Shannon Bocquet | Student Spotlight
“This program is also one of the few in the country that builds on a hard science background and applies it to ongoing national security and public health concerns.“
– Shannon, Class of 2022
Originally from Colorado Springs, CO, Shannon received a B.S. in Molecular Biology and a B.A. in French and Francophone Studies from the University of Denver. In undergrad, she worked in a biophysics lab researching HIV particle assembly. Her thesis looked into producing fragment antigen-binding (Fab) antibodies in bacteria for specific tagging of SARS-CoV-2 Spike protein during the viral lifecycle. Shannon also worked with a counterterrorism nonprofit organization aimed at educating the community on indicators of violent extremist recruitment and radicalization.
What made you choose Georgetown University for your MS degree?
When I was looking for master’s programs, Georgetown was at the top of my list due to the academic prestige and the location in the capital. This program is also one of the few in the country that builds on a hard science background and applies it to ongoing national security and public health concerns.
What sparked your interest in the biomedical field?
CRISPR technology for genetic editing made big news while I was still in high school and it absolutely blew my mind. It opens the door for so many amazing biological advancements, but at the same time has the potential to be misused. CRISPR was really my first exposure to the idea of dual-use research and I’ve been interested in this field ever since.
What do you hope to do with your degree?
I’m really interested in working in the countering WMD and CBRNE field. This program does a really great job at teaching us how to translate the hard science into implementation of actual policies, and I want to take the health and science I’ve learned through this degree and apply it to defense programs.
What has been the most beneficial component in the Biohaz program that has helped you search for a job?

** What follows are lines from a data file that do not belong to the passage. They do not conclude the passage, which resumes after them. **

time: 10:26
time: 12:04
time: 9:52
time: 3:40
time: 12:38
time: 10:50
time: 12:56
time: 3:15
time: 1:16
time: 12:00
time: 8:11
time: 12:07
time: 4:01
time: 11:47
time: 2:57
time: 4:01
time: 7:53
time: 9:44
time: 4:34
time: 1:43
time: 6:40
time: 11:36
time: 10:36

There are so many jobs across this industry that I didn’t even know existed until they were mentioned in this program. The Biohaz program has an incredible course selection that spans a wide range of topics which have really helped me understand where my interests lie and narrow my job search. After graduating, I’ll be starting a job that I heard about through this program.
What has been the most valuable experience you’ve had or course you’ve taken in this program?

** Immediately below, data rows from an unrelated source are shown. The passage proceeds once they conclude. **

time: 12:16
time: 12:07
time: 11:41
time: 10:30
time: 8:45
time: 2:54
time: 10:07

One of my favorite courses has been Chemistry of War. Coming from a bachelor’s in biology and with this program being a biological focus, having a course that does a deep dive into chemical weapons and the various conventions prohibiting their use has been incredibly interesting. I’ve learned so much about the Chemical Weapons Convention (CWC) and where it works or doesn’t work, and have been able to compare those principles to other nonproliferation and counter WMD programs.
What advice would you give to prospective students?
I’d say to keep an open mind when it comes to the job search. This program opens doors to so many different opportunities for internships and full-time positions through connections with instructors, guest lecturers, and even classmates. Find a topic or ongoing issue you think is interesting and follow it back to see if there are any job openings relevant to it.